◆ Aim of the exercise ◆
Carry the review of the Gunting and Escalator folding knives below forward from its final sentence.

◆ Extracted text ◆
There were many changes made to the design as the Gunting evolved from the Escalator. The grip has a much more aggressive checkering for additional security, a couple of addition pressure point applicator parts and a completely redesigned clip to aid retention as well as to enhance grip changes. Of course the blade has the Spyderco hole and the thumb ramp has serrations which increase kinetic opening and again have martial aspects. All of these aspects are fully covered in the video by Bram.

Here is a shot of the blades :


What interested me most was the locks and I had an excellent chance here because I could observe long term use effects. One of the Guntings I have was one of the first prototypes and has been used a lot, the other is a relatively new one. The only effect the use had had on the older model is to cause the liner to engage about 0.015" further out as compared to the newer one. The lockup is just as stable on the new blades, both with tight lockups and no play. The lock obviously wears very well.

I have commented in the past about my experiences with the compression lock in terms of stability tests (spine whacks and such) so there is no need to repeat that here.

The Escalators are another matter altogether. The action on these is horrible. The grating is so severe you can actually hear the grinding. The locks have also become very unstable with use with play developing in both blades.

The lock on the Trainer failed (would not engage) and had to be repaired. It was serviced by Bob Talor which did fix the lock but left the action just as bad. The assembly also left the blade with a visible gap in the scales (bad picture) :


The live blade version has a severe problem as well as it will not engage again once the lock has been released. For example :


Note the position of the lock release in the live blade on the bottom leaves the blade unlocked. It sticks this way when opened and you can even do a kinetic opening and the blade will bounce back after opening (onto your hand) as the lock will not engage.

Interestingly enough this seems to be related to the piviot as if I loosen the screw this problem goes away but then the blade play increases and the screw backs out with use.

Some background detail on these problems can be found in this thread in which Andy describes the problems :


The problems he describes with the fit and finish and screws are readily obvious and were noticed even by a couple of non-knife people I showed them two. You can readily feel the liner above the scale for example on the live blade as the edge is sharp and catches on your thumb as you pass it over it.

◆ Data section ◆
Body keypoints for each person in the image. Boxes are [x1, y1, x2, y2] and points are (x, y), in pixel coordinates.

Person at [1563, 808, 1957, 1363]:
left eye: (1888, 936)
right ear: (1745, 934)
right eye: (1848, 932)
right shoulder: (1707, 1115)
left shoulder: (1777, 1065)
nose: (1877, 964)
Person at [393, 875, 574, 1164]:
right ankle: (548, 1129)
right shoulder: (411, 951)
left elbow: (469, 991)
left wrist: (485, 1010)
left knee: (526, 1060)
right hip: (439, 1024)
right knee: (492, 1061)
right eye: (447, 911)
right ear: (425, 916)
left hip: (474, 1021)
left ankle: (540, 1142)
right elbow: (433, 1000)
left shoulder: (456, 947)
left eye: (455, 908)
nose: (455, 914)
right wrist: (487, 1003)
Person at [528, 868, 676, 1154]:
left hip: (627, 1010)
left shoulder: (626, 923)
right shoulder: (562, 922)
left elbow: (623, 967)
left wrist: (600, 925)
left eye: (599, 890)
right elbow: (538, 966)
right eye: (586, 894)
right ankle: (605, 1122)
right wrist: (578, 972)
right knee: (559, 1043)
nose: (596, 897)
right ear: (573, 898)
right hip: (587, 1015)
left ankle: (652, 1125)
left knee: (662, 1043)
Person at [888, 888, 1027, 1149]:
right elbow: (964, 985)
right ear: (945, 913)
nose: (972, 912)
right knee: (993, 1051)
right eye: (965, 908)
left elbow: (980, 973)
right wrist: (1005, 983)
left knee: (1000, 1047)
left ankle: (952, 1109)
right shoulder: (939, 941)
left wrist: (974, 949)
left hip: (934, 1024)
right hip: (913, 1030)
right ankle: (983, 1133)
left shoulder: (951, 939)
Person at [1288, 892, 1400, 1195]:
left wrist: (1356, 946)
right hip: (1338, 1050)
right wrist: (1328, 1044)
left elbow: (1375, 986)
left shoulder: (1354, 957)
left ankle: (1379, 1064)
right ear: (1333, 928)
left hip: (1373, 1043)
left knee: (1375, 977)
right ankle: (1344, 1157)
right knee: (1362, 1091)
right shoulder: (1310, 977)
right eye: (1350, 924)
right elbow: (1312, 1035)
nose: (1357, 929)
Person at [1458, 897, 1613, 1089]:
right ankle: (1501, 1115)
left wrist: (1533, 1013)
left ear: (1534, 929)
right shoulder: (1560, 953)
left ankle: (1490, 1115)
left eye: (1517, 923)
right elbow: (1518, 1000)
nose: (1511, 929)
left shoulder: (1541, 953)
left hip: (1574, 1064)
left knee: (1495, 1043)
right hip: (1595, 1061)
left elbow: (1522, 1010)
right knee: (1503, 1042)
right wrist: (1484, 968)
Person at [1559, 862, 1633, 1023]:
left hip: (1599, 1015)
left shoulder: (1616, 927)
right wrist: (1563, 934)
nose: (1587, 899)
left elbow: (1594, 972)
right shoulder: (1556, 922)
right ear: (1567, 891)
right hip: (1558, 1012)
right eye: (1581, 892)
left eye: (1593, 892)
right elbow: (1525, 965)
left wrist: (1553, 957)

◆ Output for this exercise ◆
The choice of a lock release on the Escalators also has significant disadvantages as compared to the Gunting's mechanism as the Escalator lock release can be disengaged during use especially if the blade is deep into a binding material like fabric and you draw it out quickly in an arc. It is also possible, but probably for it to be struck in a combat situation whereas any strike on the Guntings lock release cannot open the lock and would in fact impact on your hand.

The new Rolling locks have a different release mechanism so some of these problems may have been addressed, and users of the old and new locks have commented that the action has improved making them smoother.


[This message has been edited by Cliff Stamp (edited 11-08-2000).]

Thanks for the first long-term compression lock report I've seen. Good to see it's wearing well.

Regarding REKAT's rolling lock, as you noted at the end of your report, it does seem to have improved. I have an older Carnivore with a horrible grating action. On the advice of some REKAT fans, I picked up a newer Sifu, and the action is nice and smooth. I also noticed Pat Crawford's custom rolling lock knives were smooth, so became convinced the grating was a REKAT quality control problem rather than a characteristic of the lock format itself. I haven't used my Sifu enough to comment on how it holds up long term, though. Still, I'd encourage you to pick up a newer REKAT one of these days to re-evaluate the rolling lock.

Joe Talmadge:

Good to see it's wearing well.

Indeed, I think if they come out with it on a more utility based model I may pick up a couple as gifts for friends.

the grating was a REKAT quality control problem rather than a characteristic of the lock format itself.

This was obvious to me as well after a couple of reports of people taking the folders apart and with some polishing and lube work getting a much better feel.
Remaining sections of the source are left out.